*** Opening Extracted records ***
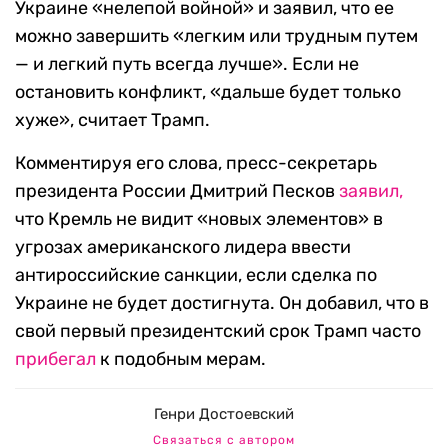
Украине «нелепой войной» и заявил, что ее
можно завершить «легким или трудным путем
— и легкий путь всегда лучше». Если не
остановить конфликт, «дальше будет только
хуже», считает Трамп.
Комментируя его слова, пресс-секретарь
президента России Дмитрий Песков
заявил,
что Кремль не видит «новых элементов» в
угрозах американского лидера ввести
антироссийские санкции, если сделка по
Украине не будет достигнута. Он добавил, что в
свой первый президентский срок Трамп часто
прибегал
к подобным мерам.
Генри Достоевский
Связаться с автором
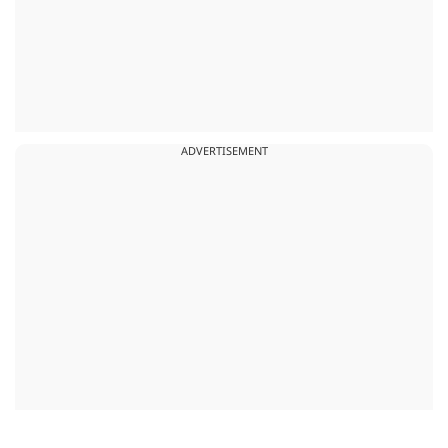
ADVERTISEMENT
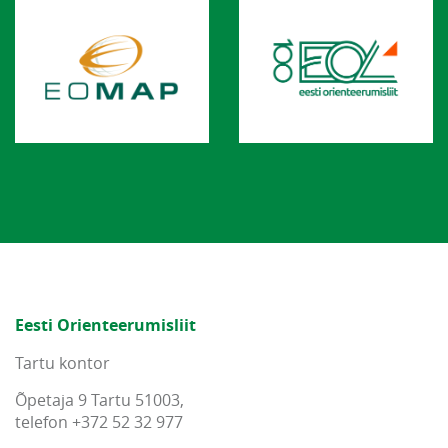
Eesti Orienteerumisliit
Tartu kontor
Õpetaja 9 Tartu 51003,
telefon +372 52 32 977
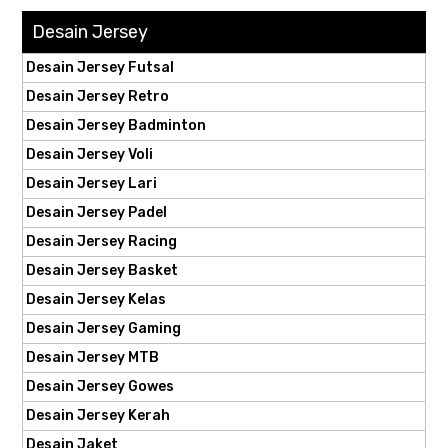
Desain Jersey
Desain Jersey Futsal
Desain Jersey Retro
Desain Jersey Badminton
Desain Jersey Voli
Desain Jersey Lari
Desain Jersey Padel
Desain Jersey Racing
Desain Jersey Basket
Desain Jersey Kelas
Desain Jersey Gaming
Desain Jersey MTB
Desain Jersey Gowes
Desain Jersey Kerah
Desain Jaket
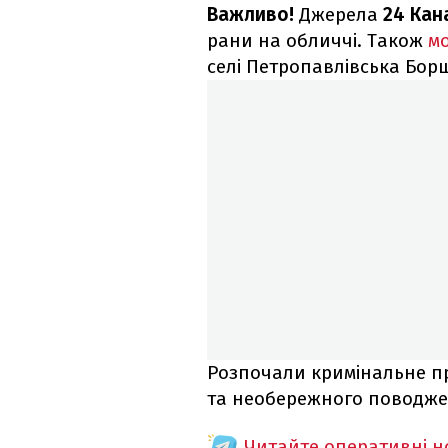
Важливо!
Джерела
24 Кан
рани на обличчі. Також
м
селі Петропавлівська Борщ
Розпочали кримінальне п
та необережного поводже
Читайте оперативні 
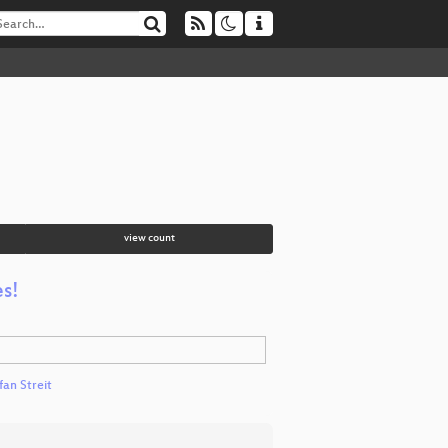
view count
s!
fan Streit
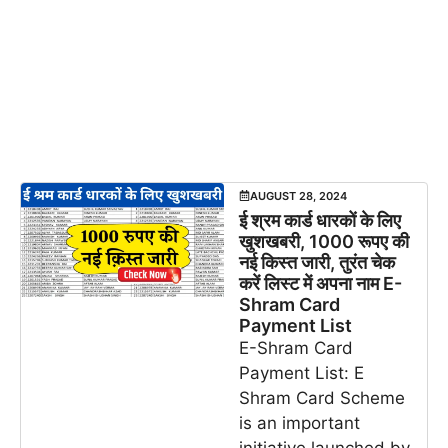
AUGUST 28, 2024
ई श्रम कार्ड धारकों के लिए
खुशखबरी, 1000 रूपए की
नई किस्त जारी, तुरंत चेक
करें लिस्ट में अपना नाम E-
Shram Card
Payment List
E-Shram Card
Payment List: E
Shram Card Scheme
is an important
initiative launched by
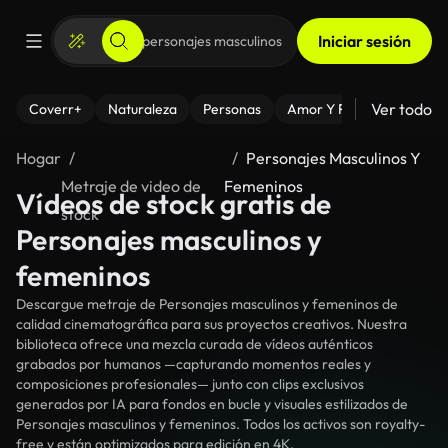
Iniciar sesión
Ver todo
Coverr+
Naturaleza
Personas
Amor Y Relaciones
El
Hogar
Personajes Masculinos Y
Metraje de video de
Femeninos
Vídeos de stock gratis de
stock
Personajes masculinos y
femeninos
Descargue metraje de Personajes masculinos y femeninos de
calidad cinematográfica para sus proyectos creativos. Nuestra
biblioteca ofrece una mezcla curada de vídeos auténticos
grabados por humanos —capturando momentos reales y
composiciones profesionales— junto con clips exclusivos
generados por IA para fondos en bucle y visuales estilizados de
Personajes masculinos y femeninos. Todos los activos son royalty-
free y están optimizados para edición en 4K.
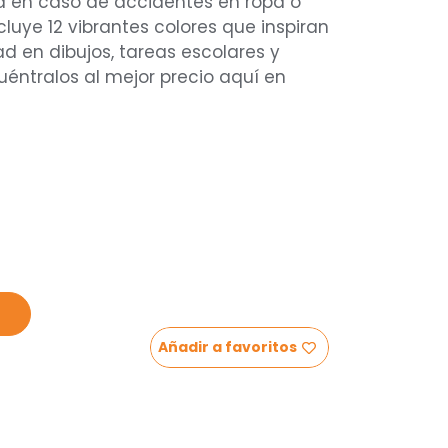
la en caso de accidentes en ropa o
ncluye 12 vibrantes colores que inspiran
d en dibujos, tareas escolares y
cuéntralos al mejor precio aquí en
Añadir a favoritos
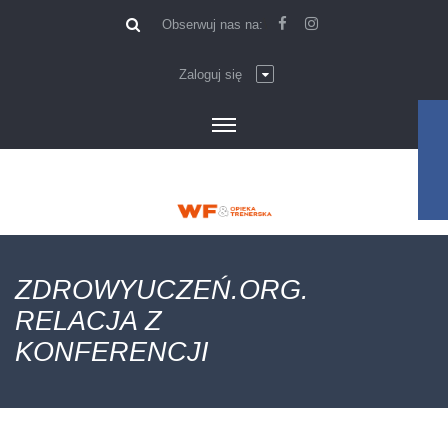
\
Obserwuj nas na:
Zaloguj się
ZDROWYUCZEŃ.ORG.
RELACJA Z
KONFERENCJI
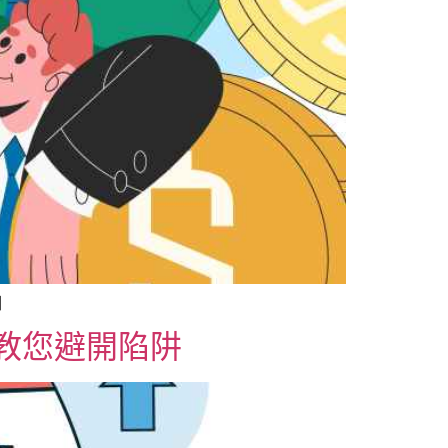
]
1教您避開陷阱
*** Closing Extracted records ***
The problem:
Beginning with the first line of the records above, extract each line exactly through the line that holds "Õpetaja 9 Tartu", both ends included. Omit pictures.

Result of the task:
Украине «нелепой войной» и заявил, что ее
можно завершить «легким или трудным путем
— и легкий путь всегда лучше». Если не
остановить конфликт, «дальше будет только
хуже», считает Трамп.
Комментируя его слова, пресс-секретарь
президента России Дмитрий Песков
заявил,
что Кремль не видит «новых элементов» в
угрозах американского лидера ввести
антироссийские санкции, если сделка по
Украине не будет достигнута. Он добавил, что в
свой первый президентский срок Трамп часто
прибегал
к подобным мерам.
Генри Достоевский
Связаться с автором
ADVERTISEMENT
Eesti Orienteerumisliit
Tartu kontor
Õpetaja 9 Tartu 51003,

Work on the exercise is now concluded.